▶ _Task goal_: Across the entries that follow, work out the number of lines containing the string "nuclear", and state it alone.

▶ _Excerpted records_:
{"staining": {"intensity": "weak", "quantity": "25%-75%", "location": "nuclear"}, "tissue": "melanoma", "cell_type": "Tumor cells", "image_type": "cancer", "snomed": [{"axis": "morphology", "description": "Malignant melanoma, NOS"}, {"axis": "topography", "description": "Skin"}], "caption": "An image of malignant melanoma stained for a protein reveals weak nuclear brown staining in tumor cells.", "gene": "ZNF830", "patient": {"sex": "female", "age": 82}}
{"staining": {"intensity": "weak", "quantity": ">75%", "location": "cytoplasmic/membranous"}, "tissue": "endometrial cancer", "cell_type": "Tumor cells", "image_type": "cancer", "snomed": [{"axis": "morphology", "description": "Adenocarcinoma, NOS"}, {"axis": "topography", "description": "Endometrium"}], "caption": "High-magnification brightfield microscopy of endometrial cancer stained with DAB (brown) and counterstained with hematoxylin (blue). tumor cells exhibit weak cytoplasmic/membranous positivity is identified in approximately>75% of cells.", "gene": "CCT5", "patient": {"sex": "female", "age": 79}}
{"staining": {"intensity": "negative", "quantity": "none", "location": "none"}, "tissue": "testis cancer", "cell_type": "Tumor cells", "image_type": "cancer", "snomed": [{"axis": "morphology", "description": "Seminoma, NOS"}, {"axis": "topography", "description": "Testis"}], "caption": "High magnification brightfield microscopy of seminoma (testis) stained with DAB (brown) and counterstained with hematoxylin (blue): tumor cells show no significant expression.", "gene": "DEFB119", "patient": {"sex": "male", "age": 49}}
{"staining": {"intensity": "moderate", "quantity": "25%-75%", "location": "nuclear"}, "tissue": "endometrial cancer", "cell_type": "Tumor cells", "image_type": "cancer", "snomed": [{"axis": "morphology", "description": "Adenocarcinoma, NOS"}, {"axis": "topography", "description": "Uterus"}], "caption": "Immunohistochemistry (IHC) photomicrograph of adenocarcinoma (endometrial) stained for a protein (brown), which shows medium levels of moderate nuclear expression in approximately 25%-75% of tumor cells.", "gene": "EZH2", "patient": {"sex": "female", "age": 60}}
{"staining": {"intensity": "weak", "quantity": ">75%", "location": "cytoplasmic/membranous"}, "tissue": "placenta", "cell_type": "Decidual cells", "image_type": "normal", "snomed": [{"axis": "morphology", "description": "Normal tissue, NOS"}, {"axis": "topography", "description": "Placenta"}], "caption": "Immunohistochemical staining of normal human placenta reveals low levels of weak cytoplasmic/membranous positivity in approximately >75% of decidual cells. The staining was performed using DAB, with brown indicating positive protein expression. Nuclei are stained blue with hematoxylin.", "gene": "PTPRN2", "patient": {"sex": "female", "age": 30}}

▶ _The completed task_: 2